Brecht’s play targets aspects of the Weimar Republic, not as specifically as
Gay’s attack on people, it is the system which is corrupt. National socialists
saw Jews and communists as subversive of genuine German culture
(degenerate / cultural bolshevism). 1928 urbanised society shared some of
the social conditions of Gay’s time.
Staunen (‘amazement’) is the main technique – the unexpectedness for the
spectator of that kind of music with that kind of play, a mix of high and popular
culture (as Gay’s composer had mixed classical and popular tunes also).
There is a mix of genres, jazz, dance music, operetta and Wagnerian tunes –
centuries of musical styles to draw on for Kurt Weill (who broke off from
writing the opera Mahagonny to work on this play).
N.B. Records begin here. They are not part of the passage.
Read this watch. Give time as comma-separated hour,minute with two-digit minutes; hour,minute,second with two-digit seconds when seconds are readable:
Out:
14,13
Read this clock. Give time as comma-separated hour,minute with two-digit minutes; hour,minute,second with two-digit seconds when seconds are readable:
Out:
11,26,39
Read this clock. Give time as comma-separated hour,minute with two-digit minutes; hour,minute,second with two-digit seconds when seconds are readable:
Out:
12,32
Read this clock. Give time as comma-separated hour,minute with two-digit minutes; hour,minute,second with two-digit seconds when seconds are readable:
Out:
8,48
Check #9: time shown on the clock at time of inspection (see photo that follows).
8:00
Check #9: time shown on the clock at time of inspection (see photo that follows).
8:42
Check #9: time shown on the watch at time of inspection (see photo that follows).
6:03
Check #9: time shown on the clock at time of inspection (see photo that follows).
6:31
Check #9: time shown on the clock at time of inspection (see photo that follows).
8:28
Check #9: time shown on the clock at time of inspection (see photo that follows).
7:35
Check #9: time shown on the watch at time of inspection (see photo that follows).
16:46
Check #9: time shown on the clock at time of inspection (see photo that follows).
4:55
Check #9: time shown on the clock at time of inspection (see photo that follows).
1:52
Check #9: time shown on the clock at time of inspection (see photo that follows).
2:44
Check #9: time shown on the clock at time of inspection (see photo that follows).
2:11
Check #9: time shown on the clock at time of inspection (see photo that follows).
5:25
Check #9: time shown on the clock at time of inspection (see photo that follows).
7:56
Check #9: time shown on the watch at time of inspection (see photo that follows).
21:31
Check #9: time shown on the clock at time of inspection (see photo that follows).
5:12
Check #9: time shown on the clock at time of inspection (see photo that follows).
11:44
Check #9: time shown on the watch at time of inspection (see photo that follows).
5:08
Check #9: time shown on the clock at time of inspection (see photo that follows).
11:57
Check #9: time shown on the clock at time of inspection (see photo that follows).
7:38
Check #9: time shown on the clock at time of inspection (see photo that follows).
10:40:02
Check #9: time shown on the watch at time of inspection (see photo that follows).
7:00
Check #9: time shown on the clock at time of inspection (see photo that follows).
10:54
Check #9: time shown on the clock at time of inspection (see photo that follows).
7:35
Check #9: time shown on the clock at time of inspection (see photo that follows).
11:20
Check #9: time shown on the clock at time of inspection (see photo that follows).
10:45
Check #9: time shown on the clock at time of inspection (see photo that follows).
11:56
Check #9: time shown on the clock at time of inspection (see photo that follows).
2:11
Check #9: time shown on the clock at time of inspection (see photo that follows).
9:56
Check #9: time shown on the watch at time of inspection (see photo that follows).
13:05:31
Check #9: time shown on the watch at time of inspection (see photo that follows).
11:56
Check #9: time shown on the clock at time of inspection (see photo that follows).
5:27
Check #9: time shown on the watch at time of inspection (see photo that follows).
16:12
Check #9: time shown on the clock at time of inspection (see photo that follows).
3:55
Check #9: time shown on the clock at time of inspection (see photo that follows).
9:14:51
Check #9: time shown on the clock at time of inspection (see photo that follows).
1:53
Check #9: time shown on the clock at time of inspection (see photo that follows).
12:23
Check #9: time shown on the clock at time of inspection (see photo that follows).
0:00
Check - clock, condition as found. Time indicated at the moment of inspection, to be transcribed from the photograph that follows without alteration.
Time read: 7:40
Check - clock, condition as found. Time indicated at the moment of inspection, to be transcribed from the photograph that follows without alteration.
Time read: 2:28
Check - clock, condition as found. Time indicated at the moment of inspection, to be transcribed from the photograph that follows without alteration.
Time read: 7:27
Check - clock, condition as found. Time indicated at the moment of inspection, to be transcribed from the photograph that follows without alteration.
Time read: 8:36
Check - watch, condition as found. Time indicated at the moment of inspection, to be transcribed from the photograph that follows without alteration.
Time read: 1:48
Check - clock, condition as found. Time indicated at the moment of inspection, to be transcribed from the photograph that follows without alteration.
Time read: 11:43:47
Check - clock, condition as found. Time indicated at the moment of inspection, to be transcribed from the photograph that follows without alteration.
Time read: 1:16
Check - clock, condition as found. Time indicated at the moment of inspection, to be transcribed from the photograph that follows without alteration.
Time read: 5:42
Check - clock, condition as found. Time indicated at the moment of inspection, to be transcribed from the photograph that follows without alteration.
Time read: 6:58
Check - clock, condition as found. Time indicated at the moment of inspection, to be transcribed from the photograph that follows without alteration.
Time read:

Epic delivery – ‘discontinuities’ - actors step outside of their characters to sing;
narrative is broken off, songs almost announced as in cabaret. The lighting
goes up when the songs start, banners raised on which the words appear –
not all the songs relevant to the text of the play.
Cast sang each other’s numbers on different evenings in the original
production. They were to be actors ‘acting’ the role of singers – staccato
style, unusual pitch, speech rhythms against the rhythm of the music (not
supposed to be good, trained singers).
‘Happy Ending’ – a swipe at the theatrical and operatic convention of the
aristocracy or the deus ex machina coming in to solve all the problems at the
end. Macheath is pardoned, recitative, fanfares and big finale.